◆ Apply what you read:
(1) Print a span of the Avatar review word for word, starting at the words "Likewise, the cat-monkey" and stopping after "by Maxim magazine.".
(2) In two sentences, summarize the Avatar review.

◆ Excerpted passage:
When so many of the other all-time top grossing movies are amoral corporate Marvel slop, how do you not root for the guy who moved to New Zealand full-time in order to keep making his sci-fi epic about the power of speaking sign language to whales?
That being said, buying into Avatar’s rousingly spiritualist, anti-capital naturism does also require accepting James Cameron’s esoteric stylistic choices and considerable personal goofiness—the aliens styled like cat-monkeys, the tie-dyed color scheme, the papyrus font, his tin ear for dialogue, and wall-to-wall motion-capture CGI. That’s the root of the polarized reaction and it once again holds true for Avatar: Fire and Ice: on the one hand, one of the most rousing broadsides against the sickness of modernism as I’ve seen. On the other, it’s hard not to second guess Cameron’s decision to make a Caucasian surfer rat with blond dreadlocks its human Macguffin (Jack Champion as Spider, who comes off like an unholy combination of Jake Lloyd from the Star Wars prequels, Anthony Keidis, and “The Torch” from Top Secret). At one point, I believe Spider actually shouts “Take that, you buttholes!” during a big battle.
Likewise, the cat-monkey Na’avi, clearly intended to represent indigenous societies and spiritualism in their battle against extractive capital and its concomitant spiritual disconnection, are also, in James Cameron’s hands, undeniably sexy, in a hilariously outdated, Xtina-era early aughts kind of way. Not only do the Na’avi live in harmony with their surroundings, mind-melding with the beasts of burden they employ as alternatives to fossil fuels through phallo-clitoral ponytails (I’M JACKING IN), the preternaturally lithe and nubile females of the species also have an incredible knack for exposing virtually the entirety of their supple breasts while chastely maintaining full nipple coverage even while jumping from tree to tree or doing aerial battle. They’re like feline-coded sex-aliens as envisioned by Maxim magazine.

◆ Information shown:
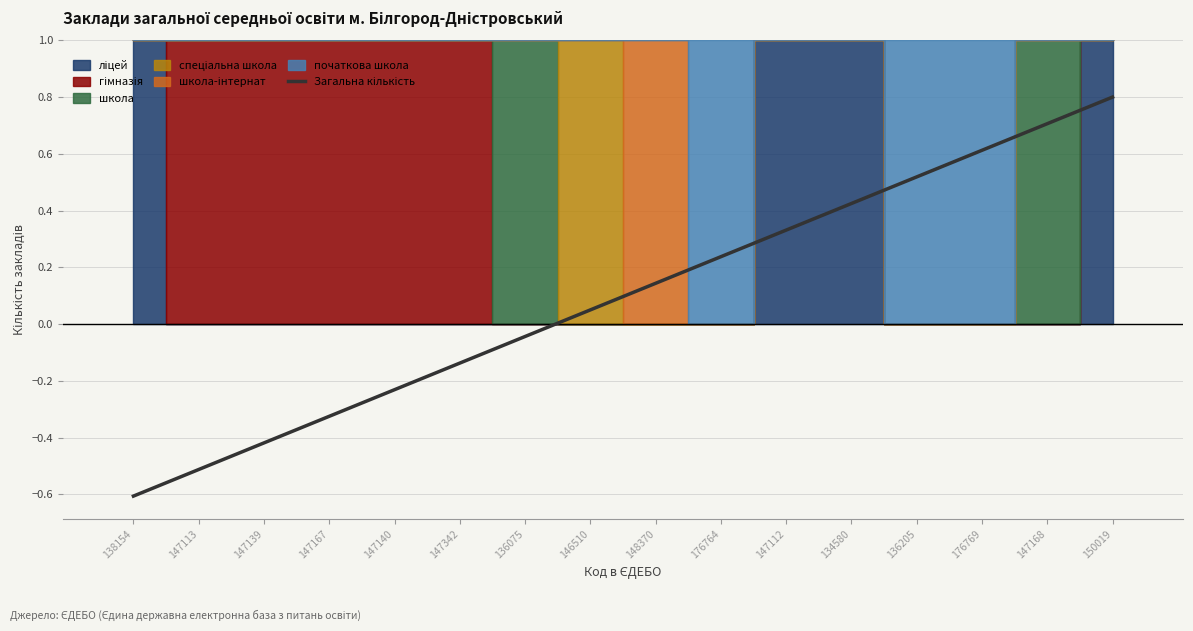

Reading left to right, list all the values displayed in this chart.

-0.6	-0.5	-0.4	-0.3	-0.2	-0.1	-0.0	0.1	0.1	0.2	0.3	0.4	0.5	0.6	0.7	0.8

◆ Results of the exercise:
(1)
Likewise, the cat-monkey Na’avi, clearly intended to represent indigenous societies and spiritualism in their battle against extractive capital and its concomitant spiritual disconnection, are also, in James Cameron’s hands, undeniably sexy, in a hilariously outdated, Xtina-era early aughts kind of way. Not only do the Na’avi live in harmony with their surroundings, mind-melding with the beasts of burden they employ as alternatives to fossil fuels through phallo-clitoral ponytails (I’M JACKING IN), the preternaturally lithe and nubile females of the species also have an incredible knack for exposing virtually the entirety of their supple breasts while chastely maintaining full nipple coverage even while jumping from tree to tree or doing aerial battle. They’re like feline-coded sex-aliens as envisioned by Maxim magazine.

(2) The review roots for James Cameron over corporate Marvel films but says buying into Avatar's spiritualist, anti-capital message requires accepting his esoteric style and personal goofiness, which explains the polarized reaction that again holds for Avatar: Fire and Ice. It calls the film a rousing broadside against the sickness of modernism while questioning the choice of a blond-dreadlocked surfer, Spider, as its human Macguffin and mocking how the Na'avi, meant to represent indigenous societies, are made sexy in an outdated early-aughts way.